When it comes to economic consequences for the EU, more than half of the Germans believed that the Union would be neither better off financially nor worse if Great Britain left. Fifty-three percent said a "Brexit" wouldn't make a difference. Thirty-six percent said the EU would be worse off and only 2 percent believed the EU would benefit if Great Britain left.

Almost three quarters - 72 percent - of self-employed participants in the DW poll said a Brexit would make no difference for the EU financially. None of them believe the Union could benefit from Great Britain leaving.

Can Britain-EU deal convince Brits to stay?

Cameron has fought for exceptions and special treatment for Great Britain to sweeten the deal of staying in the EU and make it more appealing to British citizens. The new Britain-EU deal includes an "emergency brake" on migrants' benefits when there are high levels of migration. EU treaties will be amended to specifically state that the requirement to seek ever-closer union doesn't apply to the United Kingdom, meaning Britain can't be forced to integrate politically.
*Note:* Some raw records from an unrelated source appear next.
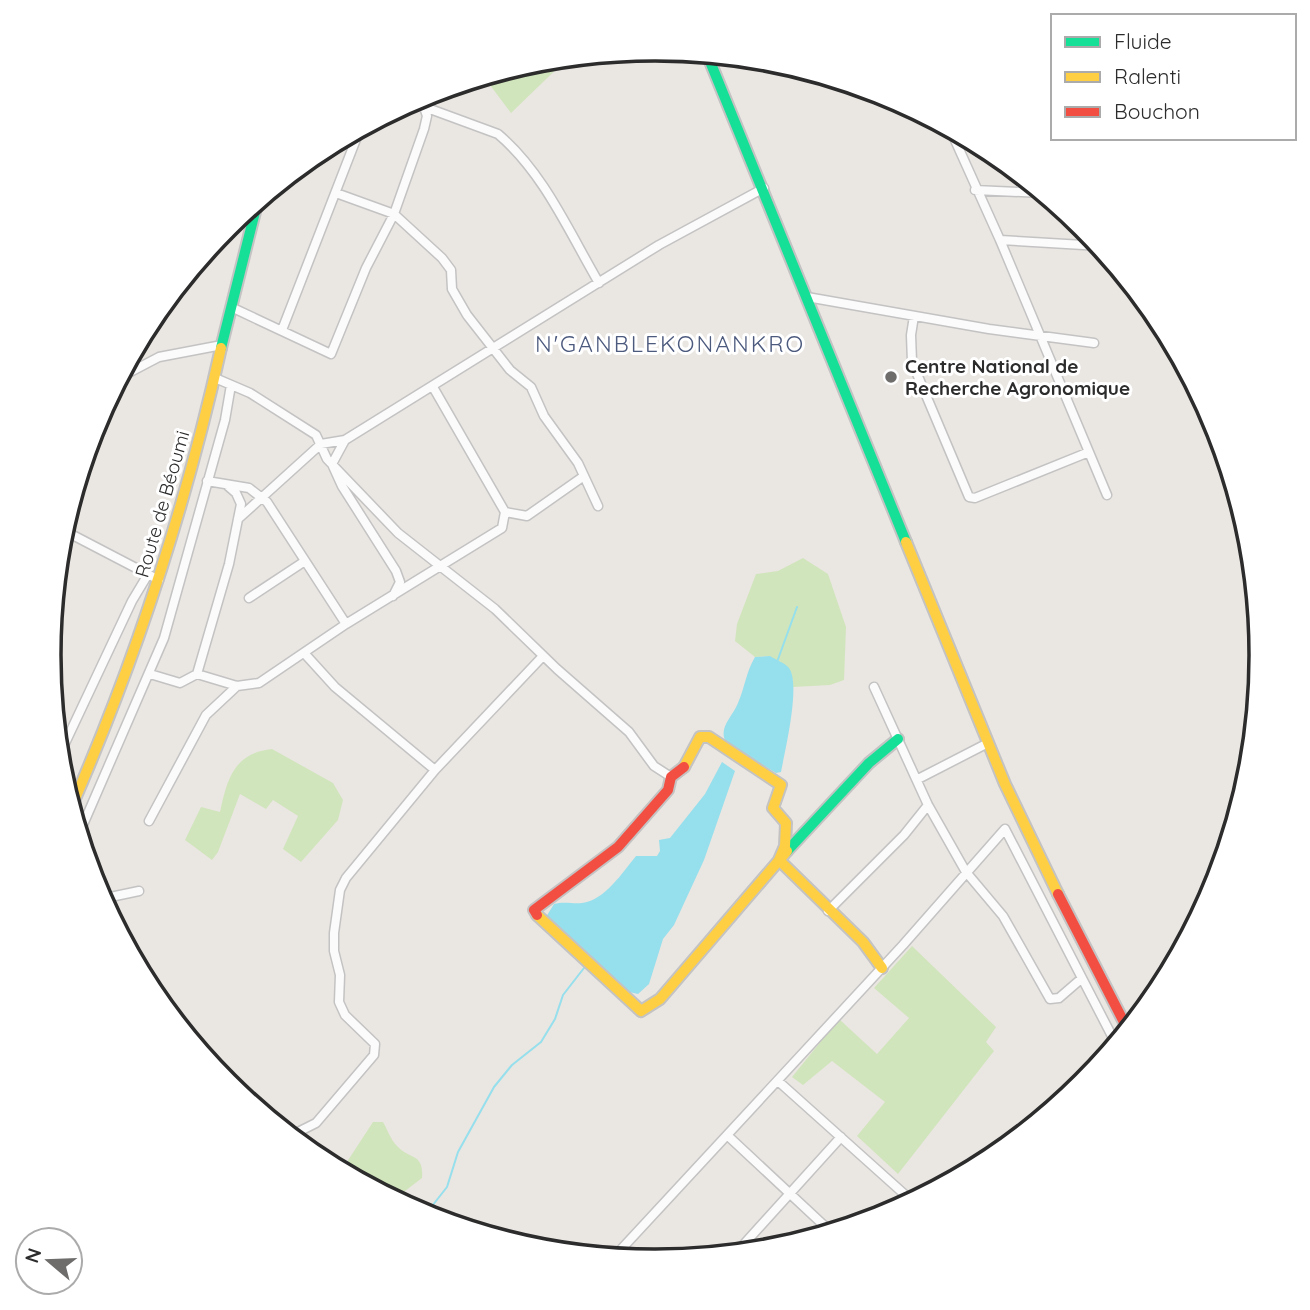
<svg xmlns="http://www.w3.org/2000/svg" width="1310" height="1310" viewBox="0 0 1310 1310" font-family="Quicksand,sans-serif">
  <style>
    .green { fill: #d1e5bc }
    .water { fill: #96dfec }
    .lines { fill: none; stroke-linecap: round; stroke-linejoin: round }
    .stream { stroke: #96dfec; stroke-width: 2 }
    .street-casing { stroke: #c4c3c3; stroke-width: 11 }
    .fast-casing { stroke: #c4c3c3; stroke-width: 14 }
    .slow-casing { stroke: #c4c3c3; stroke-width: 14 }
    .jam-casing { stroke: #c4c3c3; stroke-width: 14 }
    .street { stroke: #fcfbfb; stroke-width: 8 }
    .fast { stroke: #16e098; stroke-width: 10 }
    .slow { stroke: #ffcf43; stroke-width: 10 }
    .jam { stroke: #f24e42; stroke-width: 10 }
    .poi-dot { fill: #6e6d6c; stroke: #fff; stroke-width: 2.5 }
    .labels { text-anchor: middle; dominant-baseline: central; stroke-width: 6; stroke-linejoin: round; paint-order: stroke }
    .poi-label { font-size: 19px; font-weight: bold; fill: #2c2c2c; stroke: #fff; text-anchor: start }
    .street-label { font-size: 19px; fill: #2c2c2c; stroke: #fff }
    .quarter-label { font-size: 23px; letter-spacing: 2px; fill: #4c5a7e; stroke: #fff }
    .rim { fill: none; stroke: #2c2c2c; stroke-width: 3.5 }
  </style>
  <rect width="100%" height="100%" fill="#eae6e2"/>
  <path class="green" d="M569,57L511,113L484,77L537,61Z
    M803,558L828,574L846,627L844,680L830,685L793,687V680L770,656L755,657L735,641L737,624L756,574L778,571Z
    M272,749L333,783L343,800L338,820L301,862L283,849L298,816L273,800L266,809L240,794L218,852L212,860L185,840L201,807L220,812C227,779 234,753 272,749Z
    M912,946L996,1027L986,1042L994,1051L898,1174L857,1136L885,1102L832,1061L803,1085L792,1077L839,1019L877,1054L909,1018L874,988Z
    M373,1122H383C387,1129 391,1140 397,1146C410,1160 424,1153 422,1178L396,1198L341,1171Z"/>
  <path class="water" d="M770,656C776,660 785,663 789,668C801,684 785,751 781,772L776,773L726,743C718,727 732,718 738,703C745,687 746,672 755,657Z
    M722,762L735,771L704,860L674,925L663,939L649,984L638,994L625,991L546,917L554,904C564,901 572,904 582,903C604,901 623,872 636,856H657L660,851L659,840L670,838L705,794Z"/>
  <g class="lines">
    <path class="stream" d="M777,662L797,607
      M425,1215L447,1187L458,1152L494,1087L512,1065L541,1042L555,1019L563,995L584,968"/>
    <defs>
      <path id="street" d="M411,102L498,134C544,173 569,232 599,283
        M950,129L1000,240L1100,246
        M975,190L1043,193
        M336,193L394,214L442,258L451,270L452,289L467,315L510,370L531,387L544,416L578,463L598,506
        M1000,240L1107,495
        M807,297L989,329L1094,343
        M231,307L331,354L366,268L394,214L424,129L427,116L424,107
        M914,316L911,335L912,362L969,497L975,498L1089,452
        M282,330L360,129
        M119,378L159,357L222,345
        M215,378L250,393L316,435L327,459L398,533L495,609L557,669L629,732L654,766L671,777
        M433,387L505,512
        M345,440L332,464L342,486L396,571L400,582L393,596
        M207,481L249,488L267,502L346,624
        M238,519L321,444L345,440L659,245L764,188
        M63,530L159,580
        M249,598L305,561
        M305,654L335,687L435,770
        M150,674L180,683L197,674L237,686L259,683L346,624L502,528L505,512L527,516L584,476
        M197,674L229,564L241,504L236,493L228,486
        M874,687L928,805L966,872L1003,916L1050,999L1059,998L1081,979
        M59,756L132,601L147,576
        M918,779L988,743
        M149,821L206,715L237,686
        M79,834L164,638L225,420L231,385
        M101,899L139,891
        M828,911L904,835L928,805
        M778,1081L912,1201
        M727,1135L831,1232
        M290,1136L316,1123L374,1055L375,1044L345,1015L339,1002L340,975L334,951V933L340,890L346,878L435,770L543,656
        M736,1253L841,1137
        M614,1257L903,945L1005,829L1116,1044"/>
      <path id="fast" d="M707,54L906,542
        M221,348L258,200
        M787,851L869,763L898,739"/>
      <path id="slow" d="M906,542L1005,784L1058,894
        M684,767L700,737H709L781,785L773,808L786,823L785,846L779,860L863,942L882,968
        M71,808C136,659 186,506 221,348
        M537,915L641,1011L660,999L787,851"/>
      <path id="jam" d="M1058,894L1128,1030
        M537,915L534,910L618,847L668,790L671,777L684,767"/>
    </defs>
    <use href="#street" class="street-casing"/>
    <use href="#fast" class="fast-casing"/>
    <use href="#slow" class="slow-casing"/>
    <use href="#jam" class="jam-casing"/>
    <use href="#street" class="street"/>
    <use href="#fast" class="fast"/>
    <use href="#slow" class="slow"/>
    <use href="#jam" class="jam"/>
  </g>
  <circle class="poi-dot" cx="891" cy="377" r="7"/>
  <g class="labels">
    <g class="poi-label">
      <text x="905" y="366">Centre National de<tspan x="905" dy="22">Recherche Agronomique</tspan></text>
    </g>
    <g class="street-label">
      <text transform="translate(162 504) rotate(-74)">Route de Béoumi</text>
    </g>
    <g class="quarter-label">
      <text x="670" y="343">N'GANBLEKONANKRO</text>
    </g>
  </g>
  <path d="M0 0H1310V1310H0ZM61 655a594 594 0 1 1 1188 0a594 594 0 1 1-1188 0Z" fill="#fff" fill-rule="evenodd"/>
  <path class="rim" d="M61 655a594 594 0 1 1 1188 0a594 594 0 1 1-1188 0Z"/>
  <rect x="1051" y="14" width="245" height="126" fill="#ffffff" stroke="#ababab" stroke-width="2"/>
  <rect x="1065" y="37" width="35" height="10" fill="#16e098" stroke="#ababab" stroke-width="2"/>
  <text x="1114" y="49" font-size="21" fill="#2c2c2c">Fluide</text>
  <rect x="1065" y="72" width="35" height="10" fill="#ffcf43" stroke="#ababab" stroke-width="2"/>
  <text x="1114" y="84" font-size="21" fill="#2c2c2c">Ralenti</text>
  <rect x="1065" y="107" width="35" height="10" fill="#f24e42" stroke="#ababab" stroke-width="2"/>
  <text x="1114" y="119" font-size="21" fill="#2c2c2c">Bouchon</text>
  <g transform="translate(49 1261) rotate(289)"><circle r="33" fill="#ffffff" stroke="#ababab" stroke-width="2"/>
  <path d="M0-5L12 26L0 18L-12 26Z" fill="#6e6d6c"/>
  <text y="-10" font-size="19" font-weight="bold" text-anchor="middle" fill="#2c2c2c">N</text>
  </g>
</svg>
"Brexit" supporters are still not convinced. The anti-EU UK Independence Party (UKIP) has called for Great Britain to leave the Union for a long time. In preparation for the referendum, they have started the campaign Leave.EU. Outspoken UKIP leader Nigel Farage is rallying people to vote for leaving the Union in the upcoming referendum.

"The 23rd is our golden opportunity, let the battle be joined."